Utah Department of Commerce warns Utahns about Ukraine relief scams
SALT LAKE CITY — Utah Department of Commerce’s Division of Consumer Protection is asking Utahns to be careful of imposters pretending to raise money for Ukraine relief.
The DCP said that imposters often use global events to scam those wanting to donate.
The division says it encourages transparency and accountability in money-raising efforts. It explained that donation scams can destroy trust in the charitable giving process.
“The Utah way is to help those in need of assistance,” said Division Director Daniel O’ Bannon. “We applaud and encourage this generosity. Unfortunately, because scammers can and do capitalize on this, givers need to do their homework and make sure the group they’re giving to is actually doing what they say they’re going to do.”
There are steps, the DCP said, that people can take to avoid donating to an imposter. To donate wisely the DCP recommends:
- Researching the charity to check if it is legitimate.
- Asking questions.
- Not feeling pressured to give money on-the-spot.

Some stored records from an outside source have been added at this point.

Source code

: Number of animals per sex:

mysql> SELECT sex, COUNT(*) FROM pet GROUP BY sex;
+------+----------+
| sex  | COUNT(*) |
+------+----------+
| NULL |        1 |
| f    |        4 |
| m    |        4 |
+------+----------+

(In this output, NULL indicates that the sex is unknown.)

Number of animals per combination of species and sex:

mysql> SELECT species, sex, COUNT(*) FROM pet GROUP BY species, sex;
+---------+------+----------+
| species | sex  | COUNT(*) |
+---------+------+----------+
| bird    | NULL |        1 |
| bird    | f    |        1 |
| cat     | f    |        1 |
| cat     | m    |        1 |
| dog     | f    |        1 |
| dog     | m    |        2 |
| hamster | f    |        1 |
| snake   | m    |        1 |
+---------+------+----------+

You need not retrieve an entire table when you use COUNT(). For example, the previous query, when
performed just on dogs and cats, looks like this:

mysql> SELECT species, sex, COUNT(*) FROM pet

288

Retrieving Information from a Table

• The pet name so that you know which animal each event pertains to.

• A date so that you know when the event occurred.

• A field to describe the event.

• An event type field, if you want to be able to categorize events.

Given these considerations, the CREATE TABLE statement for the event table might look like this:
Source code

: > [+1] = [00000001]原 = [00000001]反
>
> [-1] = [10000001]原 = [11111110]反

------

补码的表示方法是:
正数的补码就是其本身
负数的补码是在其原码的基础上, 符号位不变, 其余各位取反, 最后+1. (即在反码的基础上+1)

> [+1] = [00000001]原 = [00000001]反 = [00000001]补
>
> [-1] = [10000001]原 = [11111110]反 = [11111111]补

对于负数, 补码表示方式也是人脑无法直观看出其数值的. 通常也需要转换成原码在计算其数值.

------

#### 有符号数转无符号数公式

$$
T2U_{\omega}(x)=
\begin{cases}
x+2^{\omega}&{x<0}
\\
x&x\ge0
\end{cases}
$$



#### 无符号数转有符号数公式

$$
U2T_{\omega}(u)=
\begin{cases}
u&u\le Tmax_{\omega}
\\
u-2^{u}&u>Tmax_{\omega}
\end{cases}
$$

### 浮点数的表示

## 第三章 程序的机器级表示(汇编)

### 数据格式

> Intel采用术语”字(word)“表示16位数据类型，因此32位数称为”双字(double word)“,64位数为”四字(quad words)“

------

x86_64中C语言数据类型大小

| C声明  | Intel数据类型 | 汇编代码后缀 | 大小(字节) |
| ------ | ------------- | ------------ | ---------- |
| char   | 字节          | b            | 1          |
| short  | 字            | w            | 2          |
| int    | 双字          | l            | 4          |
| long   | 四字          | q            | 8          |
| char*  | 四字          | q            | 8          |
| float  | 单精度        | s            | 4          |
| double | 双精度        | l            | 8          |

- Asking for a receipt that includes the amount you donated, and the name and contact information of the organization or person you donated to.
The DCP added that crowdfunding, including money-raising through personal accounts on Venmo or PayPal, can be harder to verify. Well-meaning people who aren’t imposters can create a donation fund, but it can be difficult to tell what is legitimate.
The DCP said it advises people to ask questions and research crowdfunding efforts the same way they would investigate a larger charity.
People, groups, and organizations asking for funds are usually required to register with the DCP. The DCP has a searchable database of registered charities.
The DCP said crowdfunded efforts should disclose how funds are used.